Opinión / Pasajes

Buenas maneras y Zapatero

Buenas maneras y Zapatero
Pitada a Zapatero en el Día de la Hispanidad.

Como durante el desfile del pasado 12-O, la ciudadanía abucheó y pidió la dimisión del presidente Zapatero, y el otro día le montaron una buena pitada al vicepresidente tercero del Gobierno, Manuel Chaves, en Sevilla; el presidente del Congreso de los Diputados, José Bono, se ha enfadado mucho y ha pedido, además de un protocolo para el desfile del Día de la Hispanidad, un manual de educación para evitar agresiones verbales a autoridades del Estado durante actos públicos. Pues claro, ¡faltaría más!

Las palabras textuales de Bono fueron: “Ej” que, ‘sería bueno que además de un protocolo hubiera un manual de educación para quien no la tiene’”. Sí, tienen razón: el “’ej’ que” no lo dijo en esta ocasión, me lo inventé. O a lo mejor no. Pero lo del manual de educación sí que es verdad.

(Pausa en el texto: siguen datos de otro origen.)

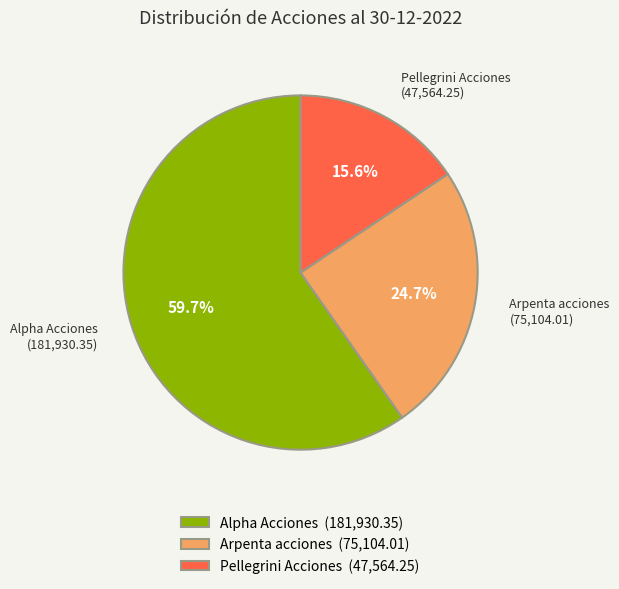

True or false: Arpenta acciones accounts for 25% of the total.

True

Y entonces pues resulta que me encontré con una cosa de urbanidad de George Washington, de 1745, titulado: “Cimientos de una sólida educación del carácter de un joven del siglo dieciocho”. Cuya norma número tres dice lo siguiente: “…no permanezcas sentado cuando otros están de pie…”. ¿Les recuerda esto algo…?  A un servidor sí: cuando Zapatero se quedó sentado en el desfile de la Hispanidad del 2003, antes de llegar a presidente de España, al paso de la bandera de Estados Unidos. Y todos los demás políticos a su alrededor estaban de pie en señal de respeto.

De forma que el primero de todos los españoles en reventar las normas de urbanidad de tal desfile resulta que fue Zapatero. Siendo además en ese momento líder del PSOE y candidato presidencial por tal partido. ¿Te enteras, Bono…? Así que deja de comprar pisos de a millón de euros un ratito, aparca tus caballos, y le mandas a tu señorito las normas de educación en cuanto las tengas.

¡Zapatero, dimisión! ¡Pero ya! Por ser el primer maleducado reventador de desfiles del Día de la Hispanidad. Además de por todo lo demás; que no me voy a poner ahora a desgranar porque se me harían las tantas. O las tantas y tres cuartos. Y eso sí que no. ¡Hasta ahí podría llegar el folclore!